Book Fight!

Tough love for literature

Bonus Episode: Copyright, Creative Commons, and Online Piracy


At the suggestion of a listener, in this special bonus episode we’re discussing self-publishing, copyright, and how evolving digital technologies might influence both writers and publishers. Should writers and publishers embrace Creative Commons licenses and post their work online for free? Is copyright an outmoded idea? How can writers balance the desire to make a living with the desire to reach a wide reading audience?

Consider this like a Writers Ask episode with just one question–or, maybe several related questions, all circling around issues of copyright and ownership. We’d love to hear what you think: feel free to leave a comment here on the site, shoot us an email, or hit us up on Twitter.

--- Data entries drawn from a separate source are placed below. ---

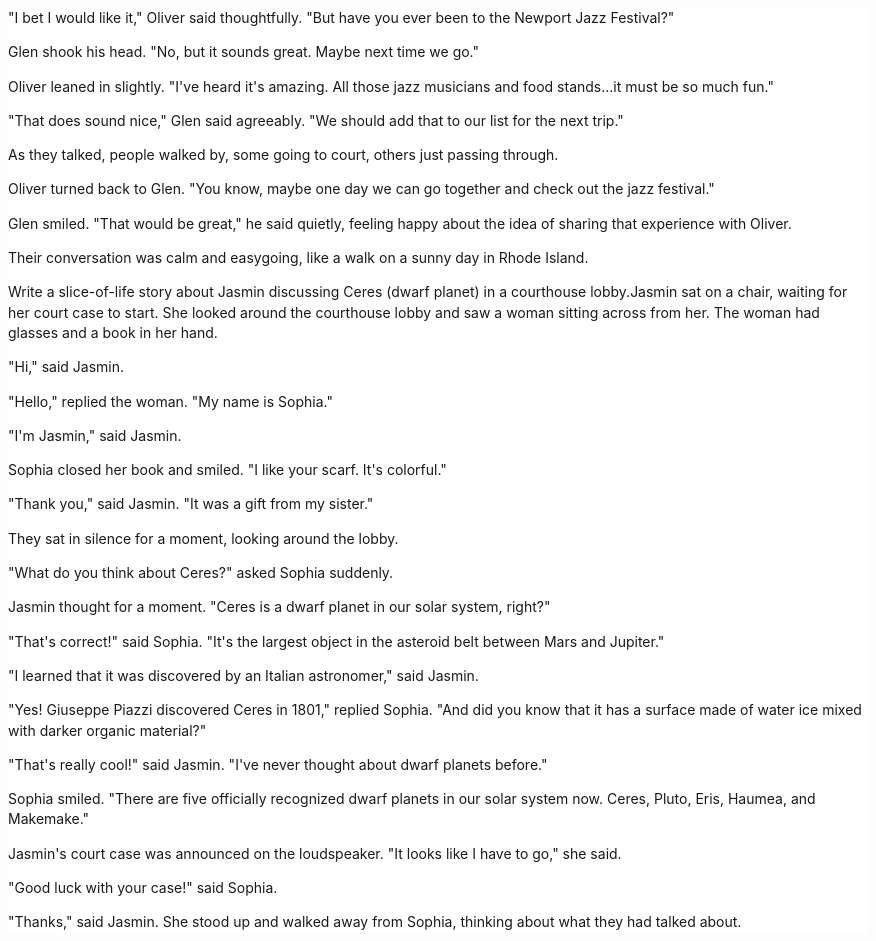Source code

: "I bet I would like it," Oliver said thoughtfully. "But have you ever been to the Newport Jazz Festival?"

Glen shook his head. "No, but it sounds great. Maybe next time we go."

Oliver leaned in slightly. "I've heard it's amazing. All those jazz musicians and food stands...it must be so much fun."

"That does sound nice," Glen said agreeably. "We should add that to our list for the next trip."

As they talked, people walked by, some going to court, others just passing through.

Oliver turned back to Glen. "You know, maybe one day we can go together and check out the jazz festival."

Glen smiled. "That would be great," he said quietly, feeling happy about the idea of sharing that experience with Oliver.

Their conversation was calm and easygoing, like a walk on a sunny day in Rhode Island.
<end>

Write a slice-of-life story about Jasmin discussing Ceres (dwarf planet) in a courthouse lobby.<start>Jasmin sat on a chair, waiting for her court case to start. She looked around the courthouse lobby and saw a woman sitting across from her. The woman had glasses and a book in her hand.

"Hi," said Jasmin.

"Hello," replied the woman. "My name is Sophia."

"I'm Jasmin," said Jasmin.

Sophia closed her book and smiled. "I like your scarf. It's colorful."

"Thank you," said Jasmin. "It was a gift from my sister."

They sat in silence for a moment, looking around the lobby.

"What do you think about Ceres?" asked Sophia suddenly.

Jasmin thought for a moment. "Ceres is a dwarf planet in our solar system, right?"

"That's correct!" said Sophia. "It's the largest object in the asteroid belt between Mars and Jupiter."

"I learned that it was discovered by an Italian astronomer," said Jasmin.

"Yes! Giuseppe Piazzi discovered Ceres in 1801," replied Sophia. "And did you know that it has a surface made of water ice mixed with darker organic material?"

"That's really cool!" said Jasmin. "I've never thought about dwarf planets before."

Sophia smiled. "There are five officially recognized dwarf planets in our solar system now. Ceres, Pluto, Eris, Haumea, and Makemake."

Jasmin's court case was announced on the loudspeaker. "It looks like I have to go," she said.

"Good luck with your case!" said Sophia.

"Thanks," said Jasmin. She stood up and walked away from Sophia, thinking about what they had talked about.
<end>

As always, you can stream the episode here on our site, or check us out in the iTunes store, where you can download individual episodes or subscribe (for free) and never miss another installment. We’ll be back on Monday with another regular episode, on Jesmyn Ward’s Men We Reaped: A Memoir.

Thanks for listening!

Download as mp3 (right-click, save-as)


Author: mikeingram25

writer, editor

3 thoughts on “Bonus Episode: Copyright, Creative Commons, and Online Piracy

  1. I loved this. I’m an author and illustrator, and found you through the AV Club.

    Another mini-argument that never seems to get addressed is that pirates want free content to be ubiquitous, yet always point to the publicity that surrounds the decision to offer one’s work for free as proof that giving it away is always beneficial.

    Putting aside the fact (as you covered) that such publicity probably only surrounds well-known authors, it also only surrounds them because the practice is still unusual.

    They want us to swallow the idea that the neighborhood kids are gonna love us for giving away candy on Halloween, but on Halloween kids think candy is their right. If everybody’s doing it then they’ll only remember you for turning off your porch light. I’m usually better at metaphor.

    Having said that, I think the current copyright period is ridiculous and should be diminished. But that’s another argument.

  2. Thanks for the comment, Adam. I hadn’t thought about that (an increase in free material making the authors of that free material less and less “special”) but that’s a good point. I think I’d agree about the copyright period, though I’m no expert on how that works. Maybe something for a future discussion.

  3. Adam – I swear I was actually going to use a Halloween-ish metaphor (something about putting out the bowl with a “just take one” note) and then I forgot to write it down. So, yeah, I agree. And thanks for checking in on the show!